L’ascolto è seguito dall’andare, dal prendere decisamente la direzione verso di Lui, dietro di Lui.

Un andare che chiede di muoverci dalle nostre sicurezze, dai nostri meccanismi già rodati e oliati, verso la sequela di Colui che, unico, può riempire e dare compimento alla nostra vita.

Andare per Vedere, non per osservare, per curiosare ma per fare esperienza della novità di Cristo. E una volta fatta esperienza, Dimorare, abitare lo spazio della familiarità con Dio, dell’amore dato e ricevuto, della fiducia reciproca, della felicità, della vita piena.

E’ il percorso dei primi discepoli, di Samuele che «crebbe e il Signore fu con lui, né lasciò andare a vuoto una sola delle sue parole». Un percorso che vuole condurci ad una scelta di intimità con il Signore, ma non intimistica.

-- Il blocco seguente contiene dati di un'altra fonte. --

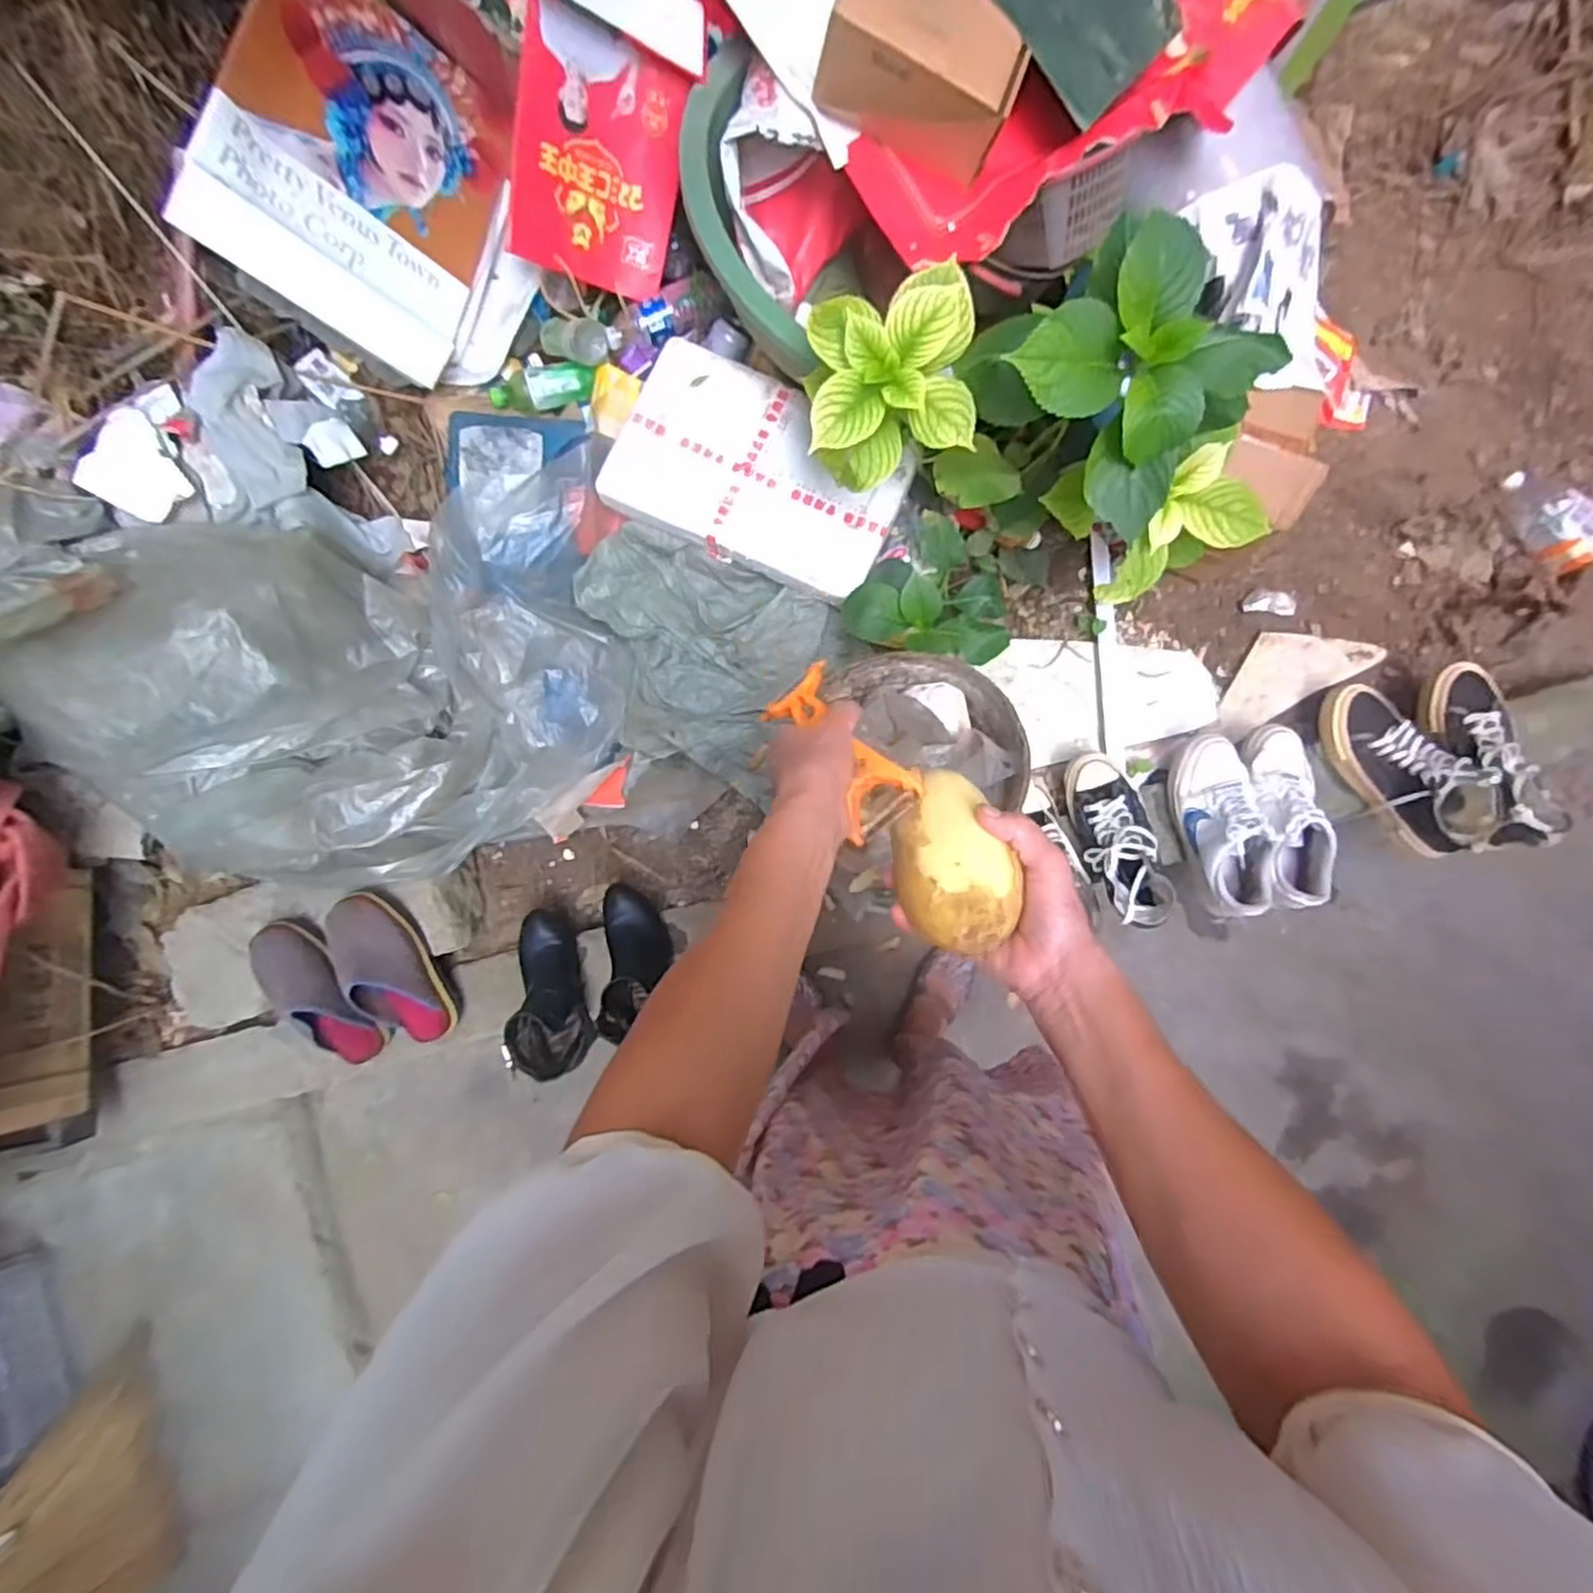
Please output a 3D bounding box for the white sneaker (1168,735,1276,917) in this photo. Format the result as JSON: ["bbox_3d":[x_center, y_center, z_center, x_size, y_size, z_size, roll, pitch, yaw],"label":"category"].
[{"bbox_3d":[0.637,0.040,1.081,0.096,0.095,0.264,-10,85,0],"label":"white sneaker"}]

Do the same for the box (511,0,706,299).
[{"bbox_3d":[-0.270,-0.946,1.035,0.230,0.054,0.363,-4,128,-34],"label":"box"}]

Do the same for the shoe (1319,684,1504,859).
[{"bbox_3d":[0.897,-0.044,1.081,0.094,0.123,0.278,-31,71,-1],"label":"shoe"}]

Infatti, «uno dei due che avevano udito le parole di Giovanni e lo avevano seguito, era Andrea, fratello di Simon Pietro. Egli incontrò pe primo suo fratello Simone e gli disse: “Abbiamo trovato il Messa…e lo condusse da Gesù”».

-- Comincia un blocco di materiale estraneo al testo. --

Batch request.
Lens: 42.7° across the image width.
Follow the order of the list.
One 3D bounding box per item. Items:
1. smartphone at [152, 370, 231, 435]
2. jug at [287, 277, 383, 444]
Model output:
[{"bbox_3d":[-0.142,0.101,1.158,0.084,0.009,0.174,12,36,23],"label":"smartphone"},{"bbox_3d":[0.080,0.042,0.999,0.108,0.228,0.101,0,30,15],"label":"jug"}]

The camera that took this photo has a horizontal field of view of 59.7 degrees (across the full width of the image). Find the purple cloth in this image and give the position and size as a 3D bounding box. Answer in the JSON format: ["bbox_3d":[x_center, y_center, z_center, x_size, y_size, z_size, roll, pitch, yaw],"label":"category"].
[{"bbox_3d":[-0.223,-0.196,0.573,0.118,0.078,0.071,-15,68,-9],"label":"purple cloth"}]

Incontrare: l’esperienza del dimorare con il Signore chiede a ciascuno di noi di andare incontro al fratello non per indottrinarlo, per convincerlo, per quella sorta di “assedio” che noi ci ostiniamo a chiamare evangelizzazione, per invitarlo a chissà quale incontro o cammino ma per gridare «Abbiamo trovato il Messia». E’ Gesù, infatti, che fissa lo sguardo, è Gesù che chiama, è Lui che invita: a noi vivere la vita quotidiana come continua riscoperta del nostro personale incontro con Lui.